Instruções da tarefa :: Transcreva integralmente o excerto sobre o congresso dedicado a Fernando Pessoa.

Como os outros cinco investigadores com quem o PÚBLICO almoçou num intervalo do Congresso Internacional Fernando Pessoa, Rita Marrone – uma italiana que, depois de se ter formado em Filosofia, prepara actualmente, na Faculdade de Letras de Coimbra, uma tese de doutoramento sobre a biblioteca esotérica do poeta português – é um desses vários pessoanos da novíssima geração que a directora da Casa Fernando Pessoa, Clara Riso, fez questão de trazer a este congresso, que terminou no sábado.  

Nos limites do que permite uma breve conversa colectiva travada à mesa de uma cafetaria buliçosa, fica a impressão de que não faltará nem diversidade, nem profundidade, nem perspectivas inovadoras ao futuro próximo dos estudos pessoanos. E prosseguindo uma tradição que vem do tempo dos pioneiros Pierre Hourcade ou Georg Rudolf Lind, e que nunca esmoreceu, parece estar igualmente garantida uma forte presença de investigadores estrangeiros: além de Rita, esta pequena amostra da nova geração incluiu o brasileiro Flávio Rodrigo Penteado e o colombiano Jorge Uribe.

Amostra dos dados ::
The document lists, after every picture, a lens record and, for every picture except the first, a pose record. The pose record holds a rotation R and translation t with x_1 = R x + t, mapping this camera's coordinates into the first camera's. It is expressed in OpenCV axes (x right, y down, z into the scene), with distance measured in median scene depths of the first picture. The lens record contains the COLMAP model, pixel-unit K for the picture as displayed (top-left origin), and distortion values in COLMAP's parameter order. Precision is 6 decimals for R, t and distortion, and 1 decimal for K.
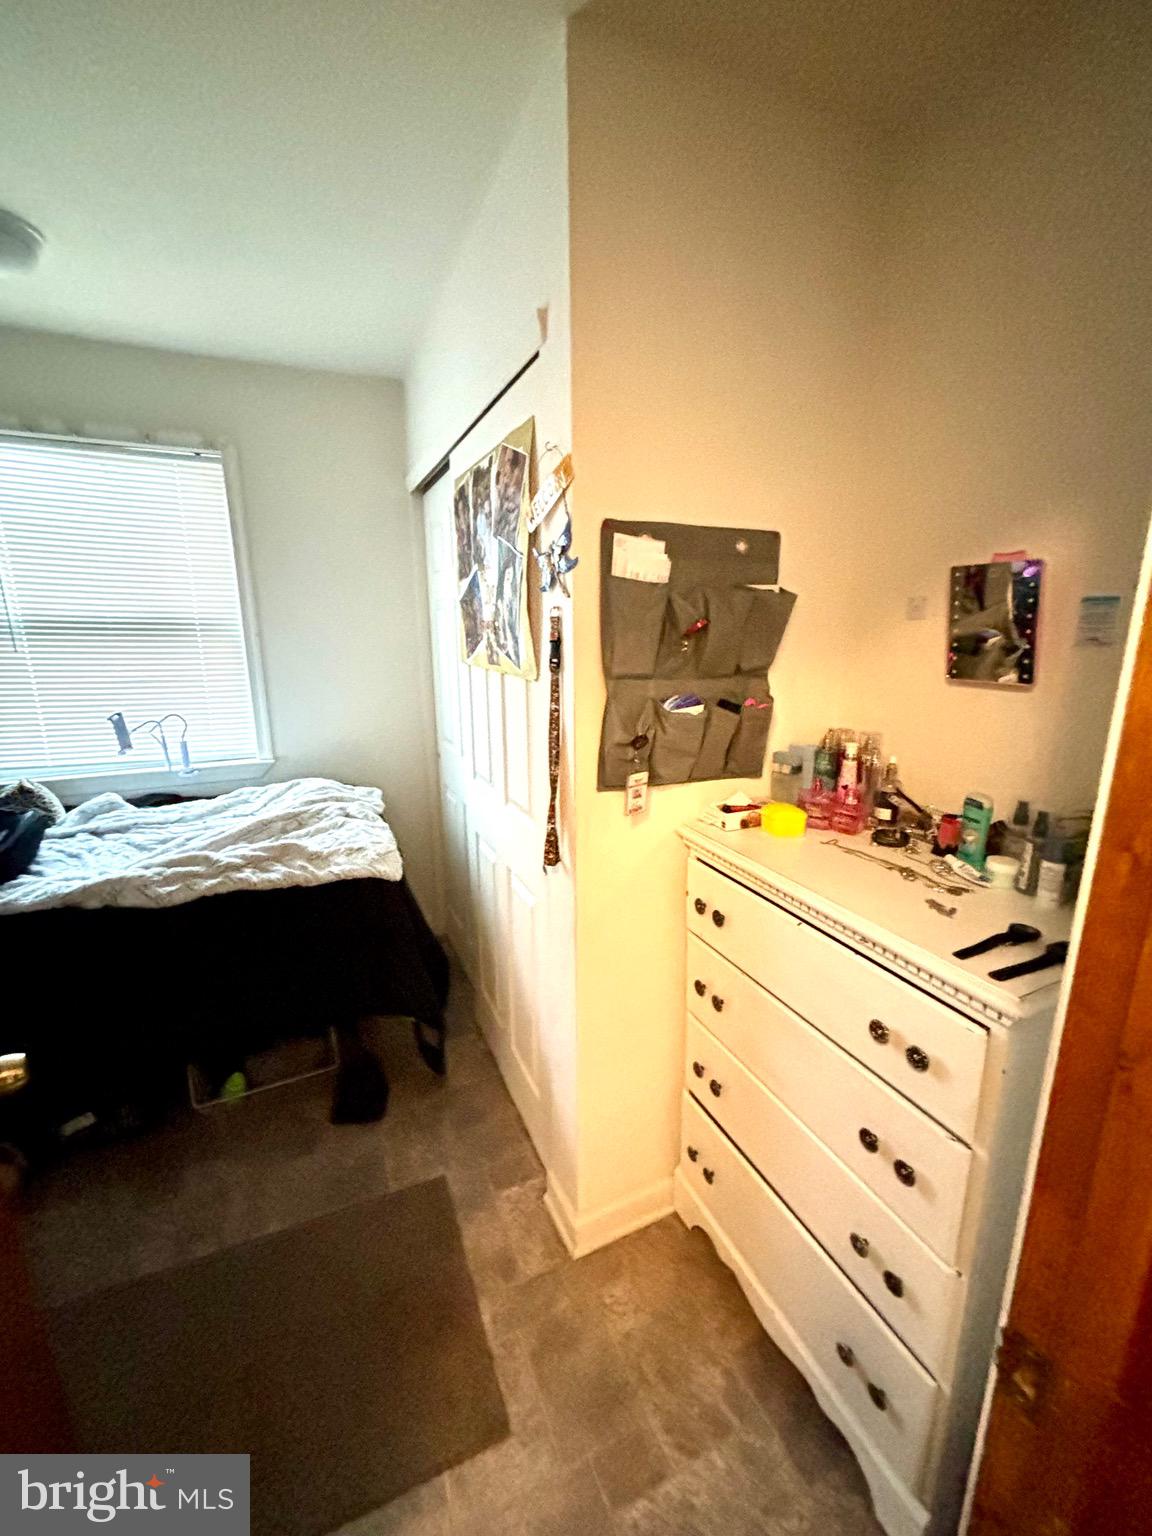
lens RADIAL K [[621.4, 0, 579.2], [0, 621.4, 768.3], [0, 0, 1]] dist [-0.007262, 0.000436]
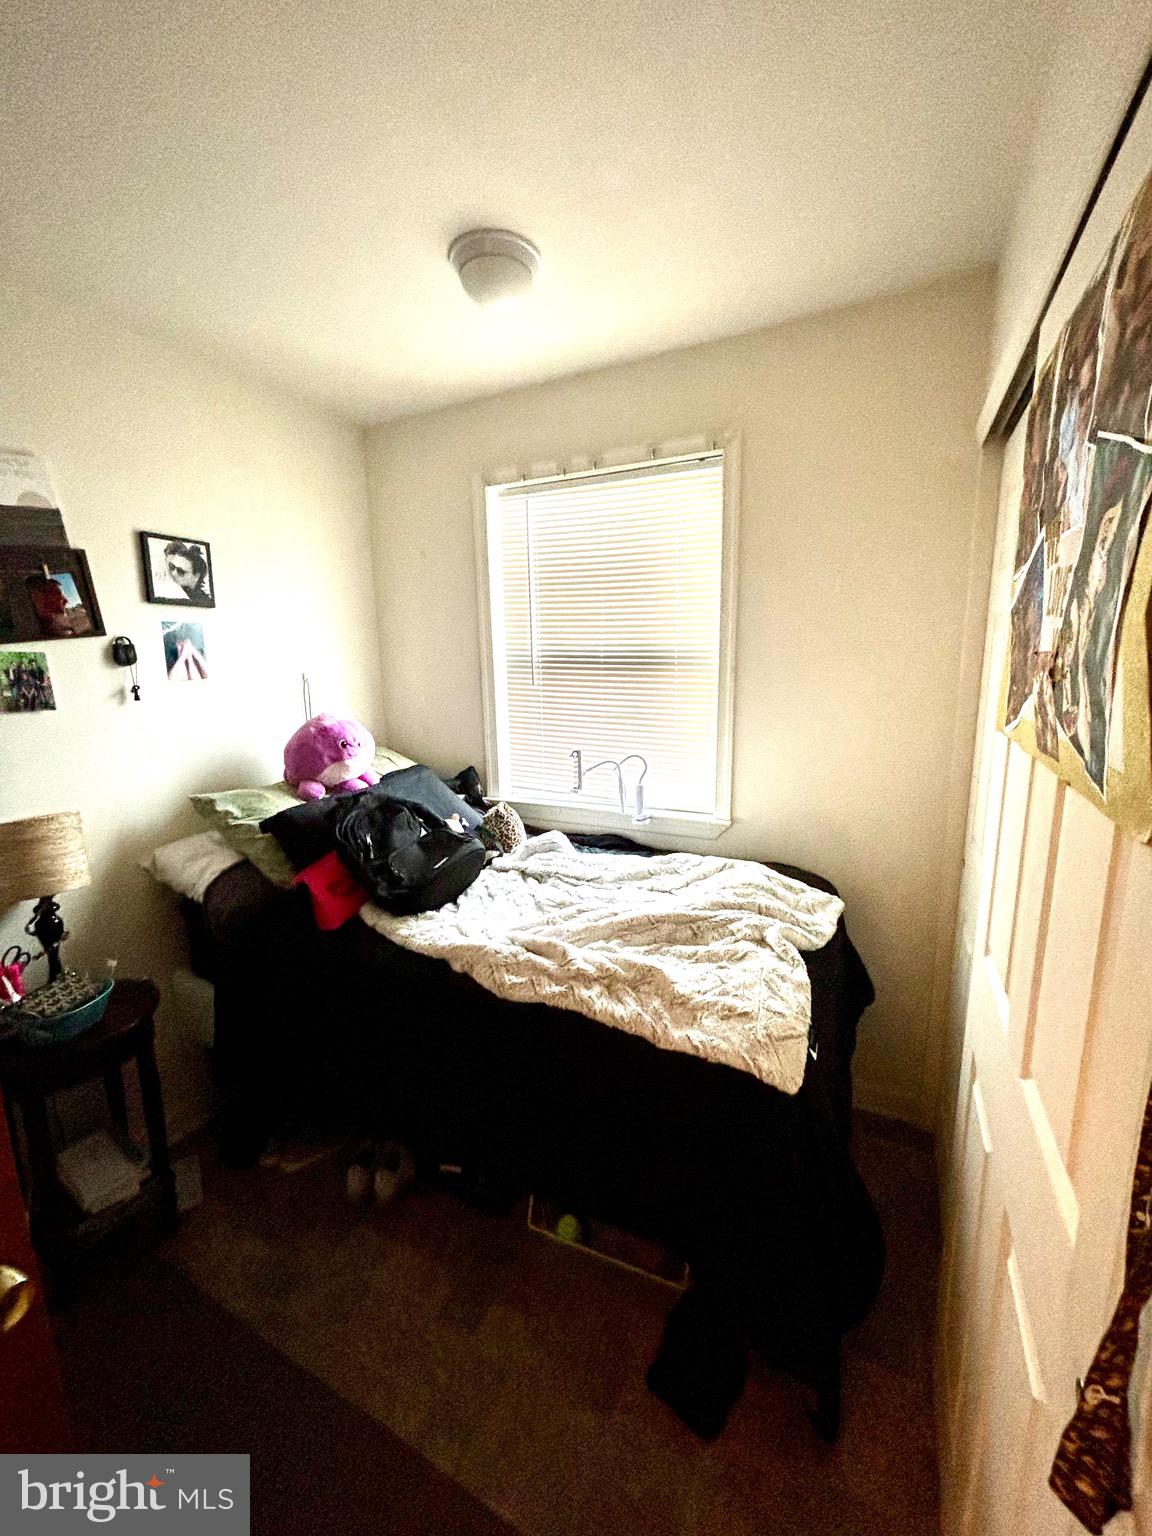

Resultado da tarefa ::
Como os outros cinco investigadores com quem o PÚBLICO almoçou num intervalo do Congresso Internacional Fernando Pessoa, Rita Marrone – uma italiana que, depois de se ter formado em Filosofia, prepara actualmente, na Faculdade de Letras de Coimbra, uma tese de doutoramento sobre a biblioteca esotérica do poeta português – é um desses vários pessoanos da novíssima geração que a directora da Casa Fernando Pessoa, Clara Riso, fez questão de trazer a este congresso, que terminou no sábado.  

Nos limites do que permite uma breve conversa colectiva travada à mesa de uma cafetaria buliçosa, fica a impressão de que não faltará nem diversidade, nem profundidade, nem perspectivas inovadoras ao futuro próximo dos estudos pessoanos. E prosseguindo uma tradição que vem do tempo dos pioneiros Pierre Hourcade ou Georg Rudolf Lind, e que nunca esmoreceu, parece estar igualmente garantida uma forte presença de investigadores estrangeiros: além de Rita, esta pequena amostra da nova geração incluiu o brasileiro Flávio Rodrigo Penteado e o colombiano Jorge Uribe.